If you really want to relax the correctness of your code to get some potential speedup, either do the optimizations yourself instead of letting the compiler do them, or locally enable fast-math equivalents.

As for the is constant expression GCC extensions, that stuff is natively available in standard C++ nowadays.

By @hansvm - 4 months
Forced constant folding is something I use on occasion in Zig. To declare that a computation needs to happen at compile-time, just prefix it with `comptime`.

Compile-time execution emulates the target architecture, which has pros and cons. The most notable con is that inline assembly isn't supported (yet?). The complete solution to this particular problem then additionally requires `return if (isComptime()) normal_code() else assembly_magic();` (which has no runtime cost because that branch is constant-folded). Given that inline assembly usually also branches on target architecture, that winds up not adding much complexity -- especially given that you probably had exactly that same code as a fallback for architectures you didn't explicitly handle.

By @feverzsj - 4 months
clang has __builtin_elementwise_sqrt, which meets all your requirements.
By @fwsgonzo - 4 months
Very interesting, and that constant folding trick is handy!
By @metadat - 4 months
Is `_mm_sqrt_ps(..)' an Intel-only thing? Why is the naming so jacked?

https://www.intel.com/content/www/us/en/docs/cpp-compiler/de...

By @ComputerGuru - 4 months
> but I think the LLVM folks have purposefully tried to match what GCC would do.

I never got that impression in my perusal of LLVM bug reports and patches. I wonder if there is an open issue for this specific case.

By @dooglius - 4 months
I have not found __builtin_constant_p to be very reliable when I want to fold multiple times. Is there any way to do this trick better using c++ constexpr I wonder?
By @white_beach - 4 months
somewhat related to this:

https://godbolt.org/z/1543TYszP

(intel c++ compiler)

By @bibouthegreat - 4 months
I wonder what it would be with a constexpr.

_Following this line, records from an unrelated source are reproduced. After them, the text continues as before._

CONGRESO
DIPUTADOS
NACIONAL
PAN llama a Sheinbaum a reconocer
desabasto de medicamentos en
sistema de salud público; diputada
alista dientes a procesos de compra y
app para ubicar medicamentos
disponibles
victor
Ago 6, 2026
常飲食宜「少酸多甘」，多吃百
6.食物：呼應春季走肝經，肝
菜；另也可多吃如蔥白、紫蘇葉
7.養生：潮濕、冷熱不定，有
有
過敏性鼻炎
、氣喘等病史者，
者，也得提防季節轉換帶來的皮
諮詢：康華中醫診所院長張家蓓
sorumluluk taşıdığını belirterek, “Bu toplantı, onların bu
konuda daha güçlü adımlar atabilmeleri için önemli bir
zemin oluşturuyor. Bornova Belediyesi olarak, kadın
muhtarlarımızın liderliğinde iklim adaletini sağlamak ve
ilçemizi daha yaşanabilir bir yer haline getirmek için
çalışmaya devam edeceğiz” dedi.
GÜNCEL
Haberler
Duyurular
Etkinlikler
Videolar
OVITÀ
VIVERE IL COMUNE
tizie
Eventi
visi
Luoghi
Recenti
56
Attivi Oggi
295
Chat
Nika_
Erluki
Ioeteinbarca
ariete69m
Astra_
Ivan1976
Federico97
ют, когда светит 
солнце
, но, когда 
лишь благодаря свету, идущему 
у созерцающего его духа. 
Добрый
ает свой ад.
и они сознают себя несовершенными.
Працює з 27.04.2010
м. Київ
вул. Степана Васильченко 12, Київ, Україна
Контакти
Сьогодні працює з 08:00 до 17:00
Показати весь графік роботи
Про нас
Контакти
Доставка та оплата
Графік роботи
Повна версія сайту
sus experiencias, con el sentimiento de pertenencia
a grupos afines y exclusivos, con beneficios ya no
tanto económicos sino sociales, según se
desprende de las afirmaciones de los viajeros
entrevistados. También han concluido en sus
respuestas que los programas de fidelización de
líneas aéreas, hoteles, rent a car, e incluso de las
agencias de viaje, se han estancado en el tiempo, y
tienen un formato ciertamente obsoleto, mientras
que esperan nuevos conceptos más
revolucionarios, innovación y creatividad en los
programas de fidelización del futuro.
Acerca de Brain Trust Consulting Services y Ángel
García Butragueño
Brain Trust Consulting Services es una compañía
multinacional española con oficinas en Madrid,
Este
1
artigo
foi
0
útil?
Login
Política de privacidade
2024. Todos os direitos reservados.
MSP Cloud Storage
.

If it works, it would be good to add this to intrinsic functions
By @pxmpxm - 4 months
Huh, why would reciprocal sqrt and fpmul be faster than regular sqrt?
By @edelsohn - 4 months
__builtin_constant_p(vec) is not inquiring if the contents of vec is constant. The compilers are not being fickle. The statement is not performing the question that the developer intended.
By @SAI_Peregrinus - 4 months
> if you happened to use -ffast-math

That option is terribly named. It should be -fincorrect_math_that_might_sometimes_be_faster.

By @kookamamie - 4 months
It's just so fiddly - can't trust the compiler, not a good sign for a language or its implementation.